Except it's raining, so I sat in the doorway and looked out. Our front door looks out onto a small screened in porch, then out to a big grassy area with massive old oak trees, then across a small private road to my neighbor's rock wall. As I looked further, I realized I could just barely beneath the oak branches and the rock wall see my neighbor's front steps and part of their doorway.
I've been trying to learn to meditate for what seems like a long time now, but really have had no clue what that means. After reading An Accidental Buddhist and some other books, I'm starting to understand that it just means sitting--sitting and being aware.
As I sat in the doorway, I became aware of how many sounds I could hear. A dozen different birds, wind in tree branches, rain hitting oak leaves, rain water tricking down gutters and downspouts, a motorcycle in the distance, a train far away, the wind chime on the porch, and my iPod playing some simple flute music in the house.
I began to wonder what makes some sounds pleasant and others not. I wish I knew more about the science of sound. I know that sound is vibrations in traveling through the air and hitting my ear drums and some tiny little bones in my inner ear. But I don't know why the sounds this morning would make me feel calm and peaceful as compared to Friday.
Friday I had to go to oncology for another shot since my beta levels have not gone back to normal. I was prepared for it to be like last time, with maybe one other person there, but relatively quiet so I could read and relax after the shot while the nurses watch my reaction to the medicine.
Instead it was very busy. There were lots of people, most of them looked like they were there to stay for a long while since they were hooked to iv's and were watching tv or reading. The tv's were somewhat loud, but the worst was the ringing of the cell phones and the loud conversations that followed.
Don't get me wrong, I love my cell phone. It allows me to be where I want when I want and not have to sit in an office somewhere. And I wouldn't deny that freedom from anyone else. But as I sat in my recliner and tried to read Being Peace, a book about learning to live a compassionate and peaceful life, I wondered why I wanted to go smash everyone else's cell phone. I tried to tell myself that all these other people were probably a lot sicker than me and needed my compassion, and I felt that for the people, but not for the cell phones.

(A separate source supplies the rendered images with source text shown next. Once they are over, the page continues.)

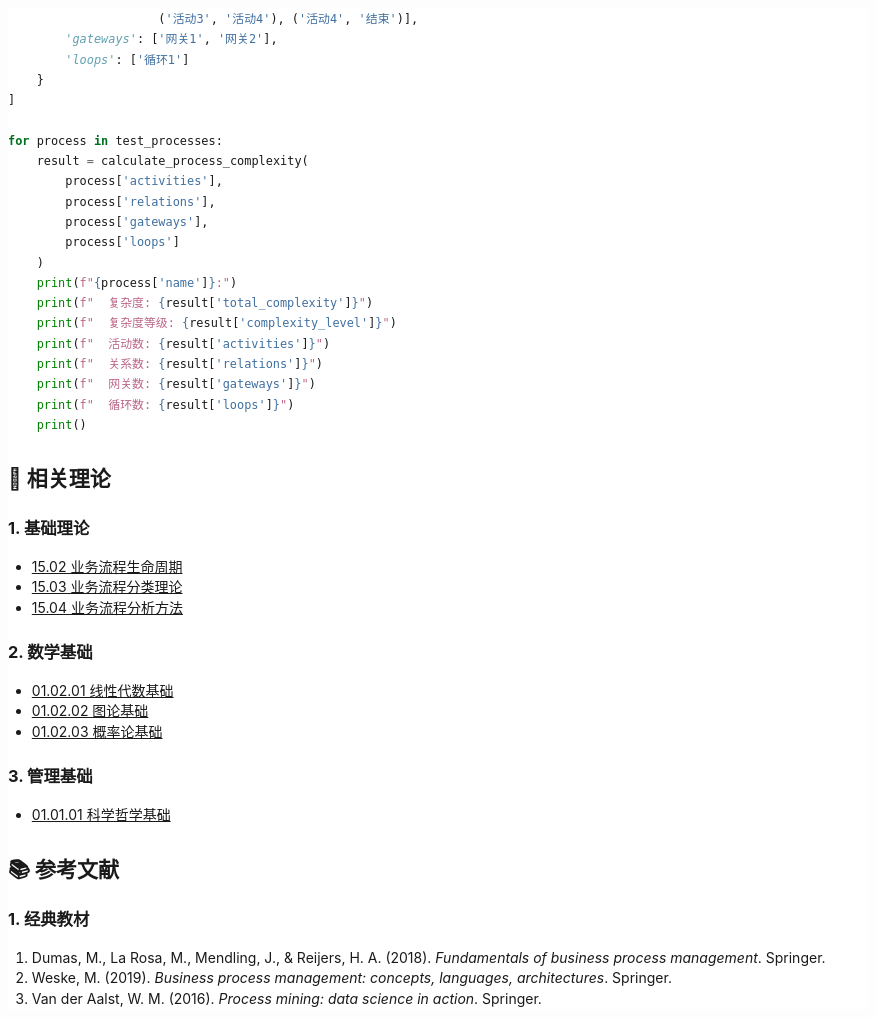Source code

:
 ```python
                     ('活动3', '活动4'), ('活动4', '结束')],
        'gateways': ['网关1', '网关2'],
        'loops': ['循环1']
    }
]

for process in test_processes:
    result = calculate_process_complexity(
        process['activities'], 
        process['relations'], 
        process['gateways'], 
        process['loops']
    )
    print(f"{process['name']}:")
    print(f"  复杂度: {result['total_complexity']}")
    print(f"  复杂度等级: {result['complexity_level']}")
    print(f"  活动数: {result['activities']}")
    print(f"  关系数: {result['relations']}")
    print(f"  网关数: {result['gateways']}")
    print(f"  循环数: {result['loops']}")
    print()
```

## 🔗 相关理论

### 1. 基础理论

- [15.02 业务流程生命周期](15.02_业务流程生命周期_Business_Process_Lifecycle.md)
- [15.03 业务流程分类理论](15.03_业务流程分类理论_Business_Process_Classification.md)
- [15.04 业务流程分析方法](15.04_业务流程分析方法_Business_Process_Analysis_Methods.md)

### 2. 数学基础

- [01.02.01 线性代数基础](../01_基础理论体系/01.02_数学基础理论_Mathematical_Foundations/01.02.01_线性代数基础_Linear_Algebra_Foundations.md)
- [01.02.02 图论基础](../01_基础理论体系/01.02_数学基础理论_Mathematical_Foundations/01.02.02_图论基础_Graph_Theory_Foundations.md)
- [01.02.03 概率论基础](../01_基础理论体系/01.02_数学基础理论_Mathematical_Foundations/01.02.03_概率论基础_Probability_Theory_Foundations.md)

### 3. 管理基础

- [01.01.01 科学哲学基础](../01_基础理论体系/01.01_哲学基础理论_Philosophical_Foundations/01.01.01_科学哲学基础_Scientific_Philosophy_Foundations.md)

## 📚 参考文献

### 1. 经典教材

1. Dumas, M., La Rosa, M., Mendling, J., & Reijers, H. A. (2018). *Fundamentals of business process management*. Springer.
2. Weske, M. (2019). *Business process management: concepts, languages, architectures*. Springer.
3. Van der Aalst, W. M. (2016). *Process mining: data science in action*. Springer.
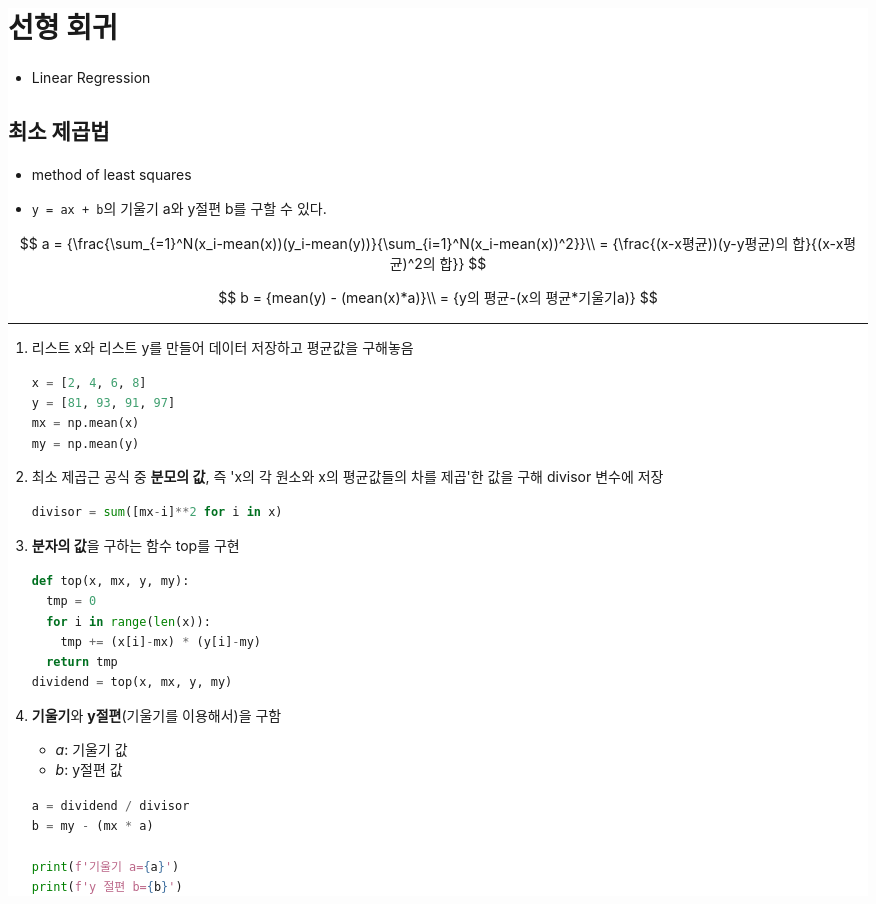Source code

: # 선형 회귀

- Linear Regression

## 최소 제곱법

- method of least squares

-  `y = ax + b`의 기울기 a와 y절편 b를 구할 수 있다.


$$
  a = {\frac{\sum_{=1}^N(x_i-mean(x))(y_i-mean(y))}{\sum_{i=1}^N(x_i-mean(x))^2}}\\ = {\frac{(x-x평균))(y-y평균)의 합}{(x-x평균)^2의 합}}
$$

$$
b = {mean(y) - (mean(x)*a)}\\ = {y의 평균-(x의 평균*기울기a)}
$$

------

1. 리스트 x와 리스트 y를 만들어 데이터 저장하고 평균값을 구해놓음

   ```python
   x = [2, 4, 6, 8]
   y = [81, 93, 91, 97]
   mx = np.mean(x)
   my = np.mean(y)
   ```

2. 최소 제곱근 공식 중 **분모의 값**, 즉 'x의 각 원소와 x의 평균값들의 차를 제곱'한 값을 구해 divisor 변수에 저장

   ```python
   divisor = sum([mx-i]**2 for i in x)
   ```

3. **분자의 값**을 구하는 함수 top를 구현

   ```python
   def top(x, mx, y, my):
     tmp = 0
     for i in range(len(x)):
       tmp += (x[i]-mx) * (y[i]-my)
     return tmp
   dividend = top(x, mx, y, my)
   ```

4. **기울기**와 **y절편**(기울기를 이용해서)을 구함 

   - *a*: 기울기 값
   - *b*: y절편 값

   ```python
   a = dividend / divisor
   b = my - (mx * a)
   
   print(f'기울기 a={a}')
   print(f'y 절편 b={b}')
   ```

The obnoxious ringing tones, and why when people answer their cell phones, do they seem to talk much louder than they do to the person sitting right next to them?
Anyway I shouldn't end on this note, otherwise it will spoil this great beginning to a new day. So I need to put my oar back in the water and steer myself back to this moment right now, thinking about all the beautiful sounds and vibrations in the world that I can hear right now. Flutes, birds, rain, and wind. And maybe the sound of an omelet cooking in a pan in the kitchen.



4 Comments:
Regarding Friday: I often go through 'sound overload'....when I'm in an environment that I percieve as busy, the noise level will put me right out of comission. It happens when I'm driving, too. I can't listen to radio when driving in fast paced traffic, or following complicated directions. Go figure.
Loved the pics of you, Russ, and neice and nephew....and of you and your Grandma. She must have been quite a woman.
Rock on wich' yo blog self!
You are such a fine writer, you put me there with you, listening to the flute and the rain and feeling the spring sink into your pores.
I will have to go and find that book, too. (I would like help in being meditative and compassionate.)
Jen
It reminds me of the Silence Game in Montesori. MOM
I am so with you on the phone thing. Here you are trying to be at peace and people are screeching next to you on their phone. Like give it a rest, people! Chill!
Love your stuff, BTW. Came here from Stitchy's blog. It has given me more ideas, and I don't need more ideas at the moment!